A moment of sunshine sets the wisteria aglow.


0305-12








This shot and the next show the busy house sparrow, pausing only a moment to reconnoiter the scene, before zipping off to investigate the next food or nesting bush possibility.


0305-13








The house sparrow, formerly called English sparrow, politely ignores the calumny heaped on his little head.  I've read they did well in America in the days of the horse, went into a decline as the horse was replaced by machines, then learned to rely on the buildings, bushes, trees, works and scraps of mankind, and is doing well again.


0305-14








Quite a few Canada geese have stopped with us this year.  Of these, three mated pairs chose the park and its grassy areas to hatch and raise their goslings.  Here a goose family is arrayed in battle order as they remain face to face with a large, black German shepherd.  I was surprised they did not retreat further from the dog, but he had invaded their favorite area, and they obviously felt aggrieved.  The goslings remained unruffled and disciplined -- more so than ducklings would have been.


0305-15








The parent patrols the perimeter as the goslings go about their blithe eating and fooling around.  The goslings have short necks, so often flop down to eat the sweet tips of the grass.  Anyone with geese probably doesn't need a lawn mower.


0305-16








In fewer weeks than you have fingers, this little gosling will be fully feathered, long necked, and sporting that spiffy chin strap of the Canada Goose.  Sometimes the goslings, hurrying for a nip of grass that a sibling has found, will lose balance for a moment, and they wave their absurdly small wings.  At such times I remember that birds are, according to more than a few scientists, dinosaurs.  If so, then what fun to watch round fuzzy little yellow dinosaurs grazing in the park!


0305-17








You haven't been truly scrutinized, until done so by a suspicious parent goose.


0305-18








Some of the local pigeons have been nesting underneath a building built over a mill race in our town for many generations of birds.  Recent construction has not fazed them much, though it did unnerve the hawk.  How, I idly wonder, do they fly from the dazzling light of day into deep darkness and land successfully on some little perch near a nest?  More mysteries...


0305-19








The yellow eye of the grackle sees much, especially of a food nature.  Flying away in a moment toward a hopefully messy picnicker, he leaves a vivid emptiness where he had stood.


0305-20








Intent on his quest, he had mistaken me for an odd leafless tree, and so was camera-shot.  This did not prevent him from expressing a certain displeasure, and few do that better than a squirrel.


0305-21








I have taken two shots at different seasons of this scene near the park.  It seems to capture much of the ugly side of urban life.  The first shot of months ago, I named Popular Culture, and this one I'll call Plants Vs.
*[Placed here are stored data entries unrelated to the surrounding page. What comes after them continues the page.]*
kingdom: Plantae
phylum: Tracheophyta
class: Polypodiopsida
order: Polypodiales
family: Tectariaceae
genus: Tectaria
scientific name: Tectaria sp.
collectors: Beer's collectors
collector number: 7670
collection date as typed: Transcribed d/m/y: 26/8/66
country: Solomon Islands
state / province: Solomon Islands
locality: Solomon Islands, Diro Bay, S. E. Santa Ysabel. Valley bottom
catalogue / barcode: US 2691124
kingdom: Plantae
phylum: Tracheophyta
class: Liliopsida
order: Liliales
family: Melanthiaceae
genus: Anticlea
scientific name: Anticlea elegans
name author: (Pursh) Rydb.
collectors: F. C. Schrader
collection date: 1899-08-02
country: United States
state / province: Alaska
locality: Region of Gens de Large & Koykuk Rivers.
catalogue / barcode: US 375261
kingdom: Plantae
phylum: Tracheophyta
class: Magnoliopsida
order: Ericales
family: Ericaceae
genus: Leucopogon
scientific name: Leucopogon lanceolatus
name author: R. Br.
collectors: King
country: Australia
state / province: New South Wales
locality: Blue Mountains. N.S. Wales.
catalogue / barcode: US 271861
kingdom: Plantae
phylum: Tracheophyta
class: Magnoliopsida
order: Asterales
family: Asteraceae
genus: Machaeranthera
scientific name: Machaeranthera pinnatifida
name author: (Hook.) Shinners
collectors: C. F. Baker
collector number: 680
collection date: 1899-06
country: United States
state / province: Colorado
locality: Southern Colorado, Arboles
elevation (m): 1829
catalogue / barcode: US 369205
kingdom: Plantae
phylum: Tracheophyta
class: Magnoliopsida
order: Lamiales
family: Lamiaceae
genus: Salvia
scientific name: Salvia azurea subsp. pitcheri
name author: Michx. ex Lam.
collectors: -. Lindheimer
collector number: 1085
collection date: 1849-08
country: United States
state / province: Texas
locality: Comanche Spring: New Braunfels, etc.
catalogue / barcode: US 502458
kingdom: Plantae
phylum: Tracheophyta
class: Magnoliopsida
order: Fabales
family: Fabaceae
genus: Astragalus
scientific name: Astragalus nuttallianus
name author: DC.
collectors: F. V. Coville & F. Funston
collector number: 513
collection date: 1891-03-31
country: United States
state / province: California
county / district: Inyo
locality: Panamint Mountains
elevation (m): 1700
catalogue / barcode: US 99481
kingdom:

Popular Culture.  Come on, plants!


0305-22








And, over all, is old Mister Death to remind us as did medieval gargoyles, of the fate awaiting.  Yet, with a nod to the Parsis of India, I suppose a better name is Mister Afterlife, though in polite society, the details of that are unwelcome.  Maybe when the celestial warrant is issued to vacate the premises forthwith, the soul repairs to some metaphysical Cancun for some R & R, while the natural world prepares a suitable habitation.  Whatever our speculations, we cannot surpass the everyday strangeness of the world.